Watching Flynn, Roberts’ eyes had narrowed. “I see you have been doing some investigating.”
“When one sees a large, gray animal with four feet, floppy ears, a tail at one end and a trunk at the other, one is apt to call it an elephant.”
Roberts waved his glass. “Come down to dinner. We all need to talk to you.”
“To listen to me?”
Roberts smiled. “We might even listen.”
34
“Having a twinge in my arm,” Wendell Oland complained to Flynn.
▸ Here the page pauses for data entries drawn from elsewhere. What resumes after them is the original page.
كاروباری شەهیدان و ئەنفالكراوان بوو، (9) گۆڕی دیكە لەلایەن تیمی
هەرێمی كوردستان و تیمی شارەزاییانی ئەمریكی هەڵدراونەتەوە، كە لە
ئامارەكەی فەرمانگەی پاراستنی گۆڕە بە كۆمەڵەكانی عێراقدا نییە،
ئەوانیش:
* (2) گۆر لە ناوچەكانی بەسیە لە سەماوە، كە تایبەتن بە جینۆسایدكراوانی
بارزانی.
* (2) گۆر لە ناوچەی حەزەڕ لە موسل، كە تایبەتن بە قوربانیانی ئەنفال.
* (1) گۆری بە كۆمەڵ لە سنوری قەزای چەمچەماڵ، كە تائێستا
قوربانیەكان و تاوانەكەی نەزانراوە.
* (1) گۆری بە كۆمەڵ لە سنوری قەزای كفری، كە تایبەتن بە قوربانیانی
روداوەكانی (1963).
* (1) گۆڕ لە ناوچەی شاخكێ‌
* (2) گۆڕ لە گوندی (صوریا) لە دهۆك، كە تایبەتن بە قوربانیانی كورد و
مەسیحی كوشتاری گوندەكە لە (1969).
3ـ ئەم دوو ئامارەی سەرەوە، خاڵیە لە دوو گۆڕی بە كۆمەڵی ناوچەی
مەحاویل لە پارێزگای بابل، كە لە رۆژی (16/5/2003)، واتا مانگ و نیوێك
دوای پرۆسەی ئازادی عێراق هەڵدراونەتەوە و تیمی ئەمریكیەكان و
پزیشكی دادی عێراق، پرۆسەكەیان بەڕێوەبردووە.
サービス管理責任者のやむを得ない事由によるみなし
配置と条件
Naked at the table, the old man was exercising his left arm as well as space allowed. “Must have stressed it swimming, or something.”
“Perhaps a little lineament?” suggested Flynn.
“Perhaps.”
When Dunn Roberts led Flynn into the dining room, those who were left were seated in their usual places. Oland was to Flynn’s left; Wahler to his right. To the left of Oland was Roberts’s place. To his left, Rutledge’s place was set, but empty. Lauderdale’s place between Wahler and D’Esopo was empty, as was Ashley’s place between D’Esopo and Buckingham. When Flynn sat down, Cocky nodded affirmatively directly across the table at him: He had checked—Rutledge’s corpse was still locked in Suite 23. Arlington and then Clifford were at Cocky’s right.